08/06/2018
O quarto: lugar onde seus filhos estão sendo “sequestrados”
Assisti a um vídeo em que o jornalista e pesquisador da relação da criança com a natureza Richard Louv tratava do Transtorno de Déficit de Natureza. Esse transtorno, grosso modo, significa a falta de contato da criança com o mundo real. Considerei a matéria muito interessante, de modo que resolvi desenvolver alguns questionamentos sobre esse assunto tão importante, que nos convida a parar um pouco e refletir.
Louv afirma que “estamos criando um ambiente para nossos filhos que, por definição, as crianças estão menos vivas”. Então, lembrei-me de muitos pais que recebo em meu consultório: pais completamente “perdidos”, agitados, nervosos.

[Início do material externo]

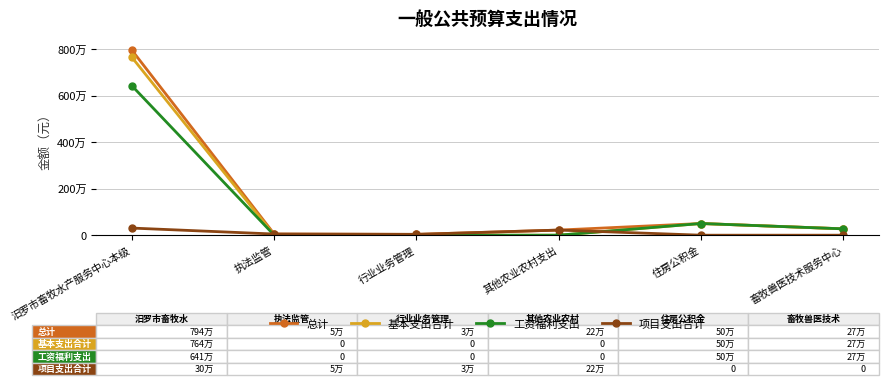

Reading right to left, transcribe all the data shown in this chart.

总计: 273357	502426	220000	36000	50000	7946396
基本支出合计: 273357	502426	0	0	0	7640396
工资福利支出: 273357	502426	0	0	0	6417865
项目支出合计: 0	0	220000	36000	50000	306000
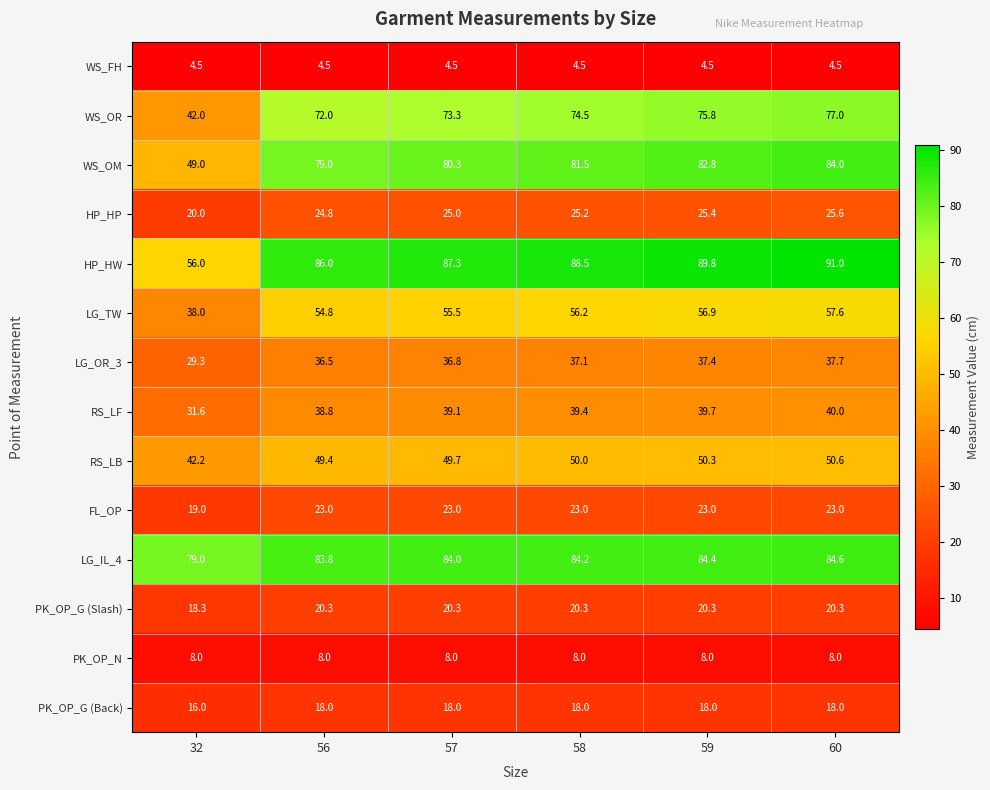

What value does the RS_LB series have at 57?

49.7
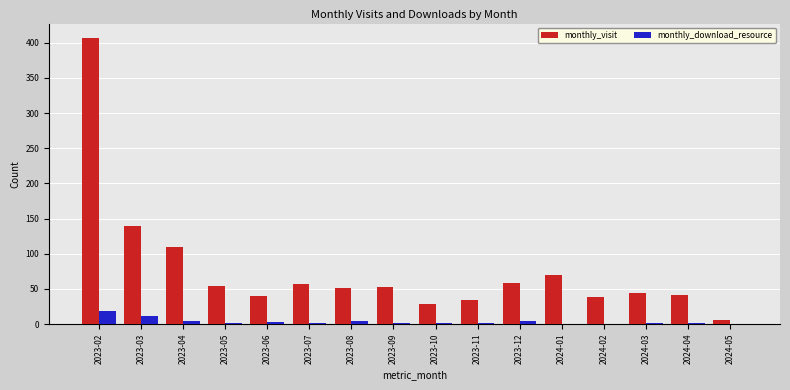

Which series has the largest total across all categories?

monthly_visit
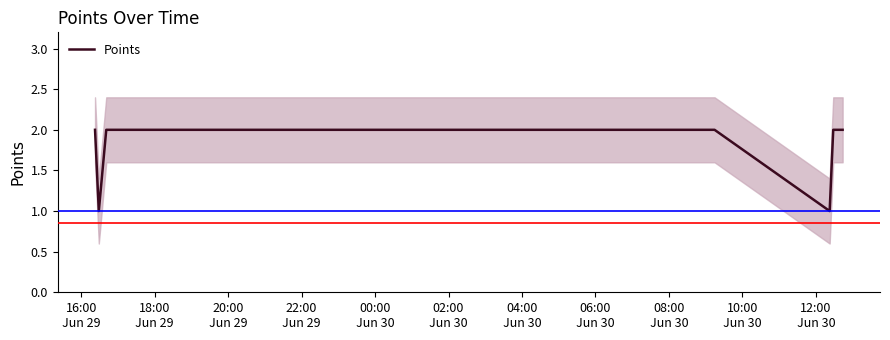

What is the average value?

2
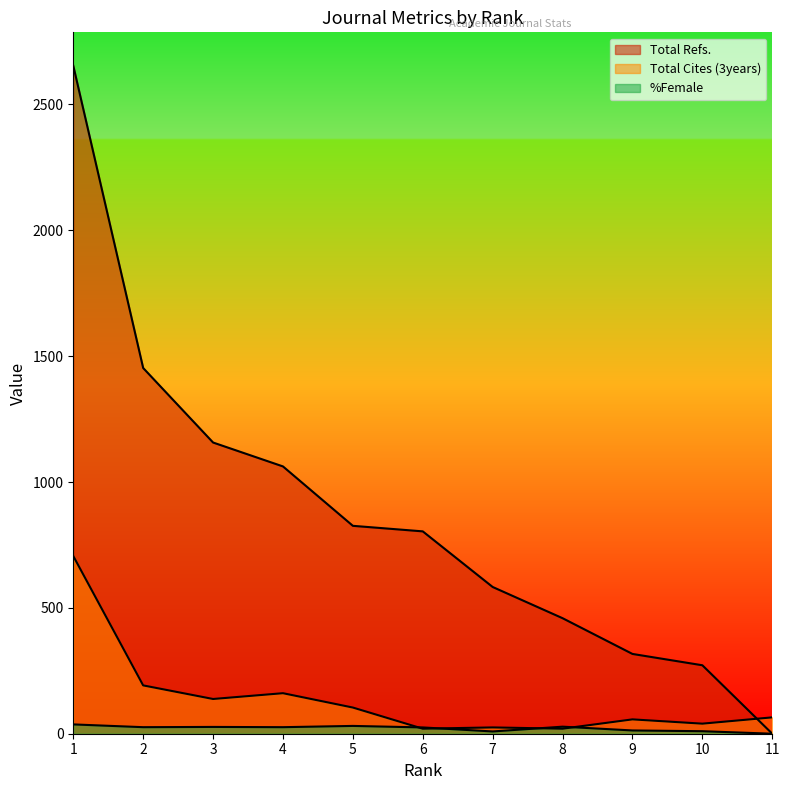

What is the total value across all series at 3?

1322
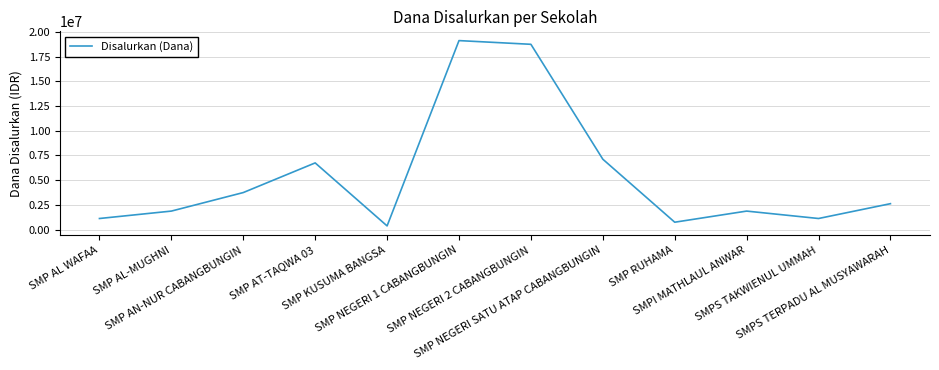

What is the change in value from SMP NEGERI 1 CABANGBUNGIN to SMP NEGERI SATU ATAP CABANGBUNGIN?

-12000000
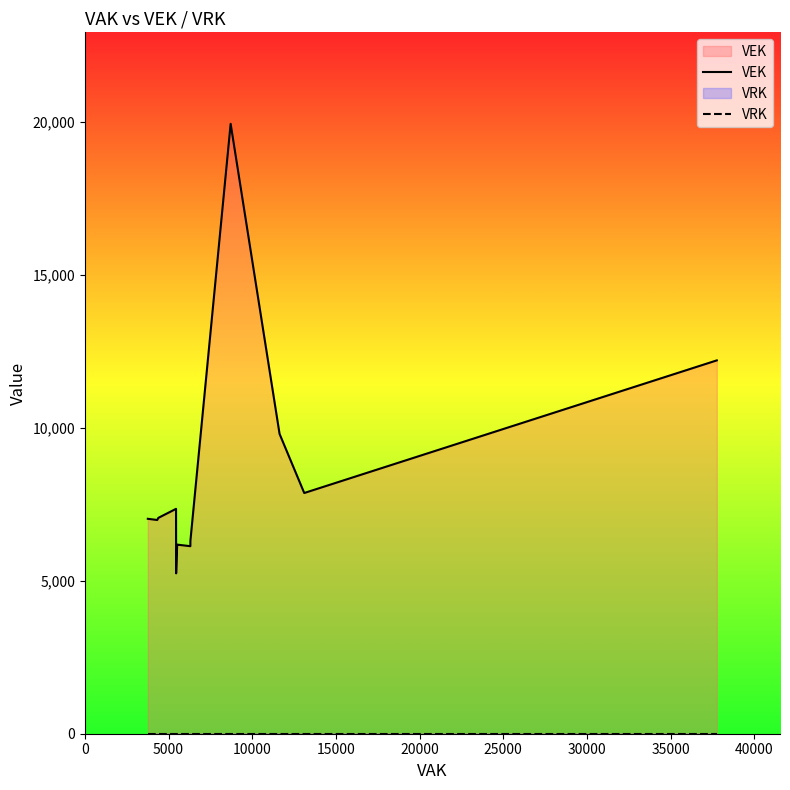

At how many categories does at least one series exceed 6834?

9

A maioria chega dizendo, quase invariavelmente: “Não sei mais o que fazer com esse menino(a).” Reclamam que os filhos não conversam, não obedecem, não se alimentam bem, não querem ir à escola, não desejam participar dos encontros da família, não visitam mais os primos, e tantas outras coisas mais.

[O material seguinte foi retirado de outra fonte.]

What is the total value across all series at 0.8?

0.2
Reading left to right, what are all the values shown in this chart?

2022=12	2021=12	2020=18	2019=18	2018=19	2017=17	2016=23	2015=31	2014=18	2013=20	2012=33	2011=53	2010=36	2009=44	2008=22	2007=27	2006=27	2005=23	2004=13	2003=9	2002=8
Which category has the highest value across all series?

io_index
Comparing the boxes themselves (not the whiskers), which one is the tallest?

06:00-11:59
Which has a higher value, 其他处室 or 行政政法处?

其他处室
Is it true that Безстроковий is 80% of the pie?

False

Diante desse quadro assim delineado, há a pergunta que sempre faço a eles: “O que seu(sua) filho(a) gosta de fazer?” E a resposta é praticamente unânime: “Gosta de ficar no quarto jogando videogame, ou ao computador, ou usando o celular.” E complementam: “ Não sei o que aconteceu: montamos um lindo quarto para ele(a), do jeito que ele(a) pediu, com tevê, computador, tablet... compramos o último celular lançado, fazemos tudo por ele(a), e é assim que ele(a) tem nos tratado.”

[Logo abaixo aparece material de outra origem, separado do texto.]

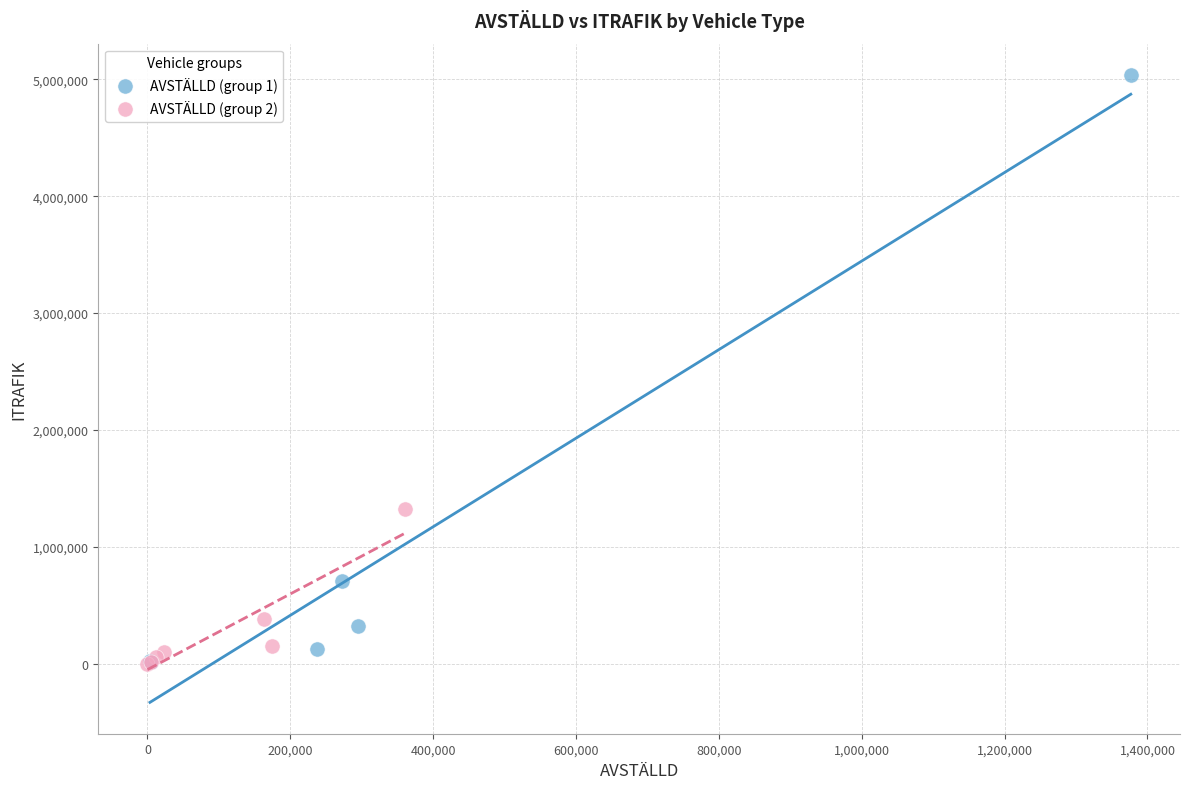

Which series has the widest spread of Y values?

AVSTÄLLD (group 1)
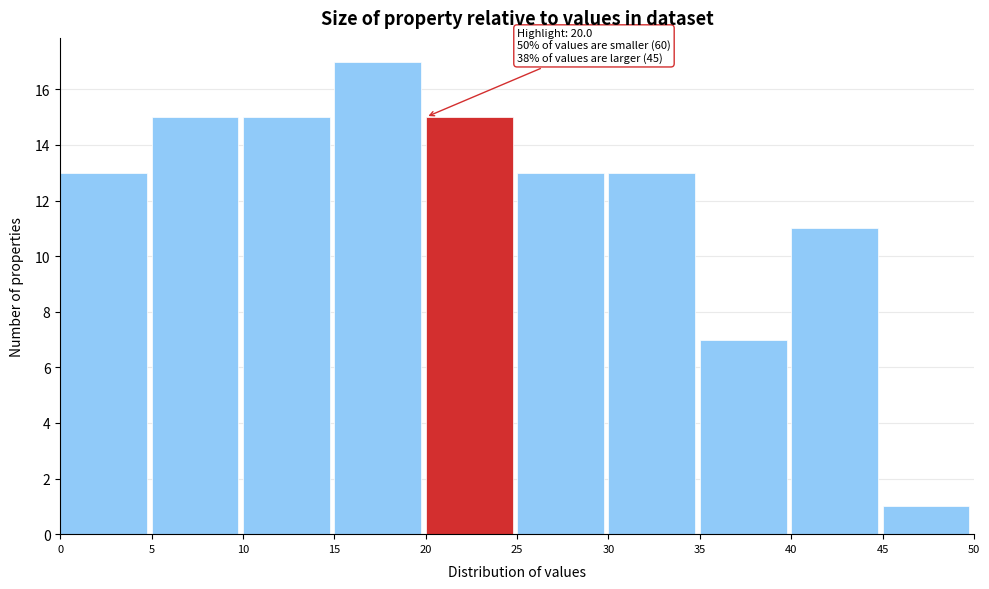

Over which range of the x-axis is the bar tallest?

15 to 20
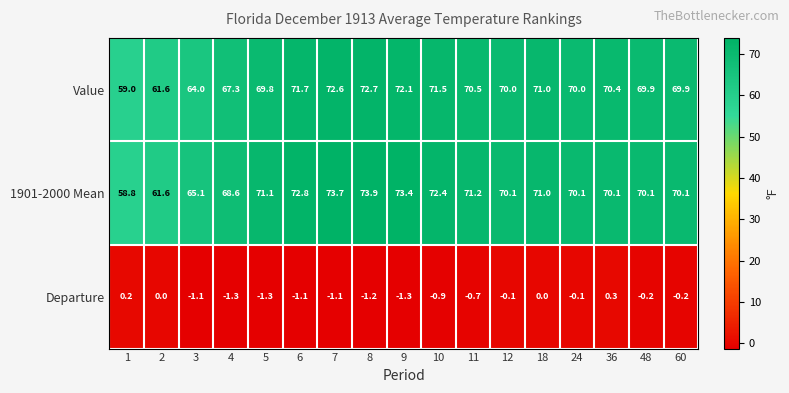

Which series has the largest range (max minus min)?

1901-2000 Mean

Acontece que os pais estão permitindo que os filhos sejam “sequestrados” pelo quarto. Ou seja, “o cativeiro” dos filhos é montado pelos próprios pais, que acreditam que o fato de as crianças estarem em casa, embaixo do mesmo teto que eles seja garantia de que estão seguras, felizes, livres de qualquer intervenção maldosa. E mais: é aí que se dá o que os pais costumam chamar de “folga”. Por causa de seu exaustivo dia no trabalho a construção de vínculo afetivo é cada vez mais distante, o que tem sido um conveniente que na maioria dos casos têm custado bem caro, porque “abandonar” os filhos na “segurança” do quarto está fazendo com que os pais paguem um preço alto demais.
É nisso que os adultos se enganam: no lugar preparado e projetado por eles com todo o esforço e carinho é que os filhos “vão embora”, “perdem-se”. Essa é a trágica realidade que vive, hoje, a maioria dos pais, diante da concorrência dos videogames, das tevês e da internet, com seus mirabolantes jogos e programas que fazem com que os “pequenos” passem horas e horas entretidos nesse mundo virtual, totalmente fora da realidade. Mundo este que os deixa tão fascinados, que muita vezes acontece uma idolatria capaz de fazê-los achar que é possível viver a vida do personagem. E se o personagem consegue agir de forma irreal, eles igualmente acham que assim podem fazer... São incentivados ao consumo exacerbado, ao desperdício, à violência, à falta de limites, de referências e de relações de convivência efetiva, tornando-se pessoas irritadas, introspectivas, arredias, agressivas e infelizes, sem noção de como enfrentar o mundo real. E, o pior de tudo: esse quadro pode dar lugar à carência afetiva, de admiração, de consideração, de respeito pelo outro. Isso é o que desencadeia o processo que, nos dias atuais, tem gerado culpa, arrependimento e incapacidade em ambos os lados da relação familiar: pais e filhos.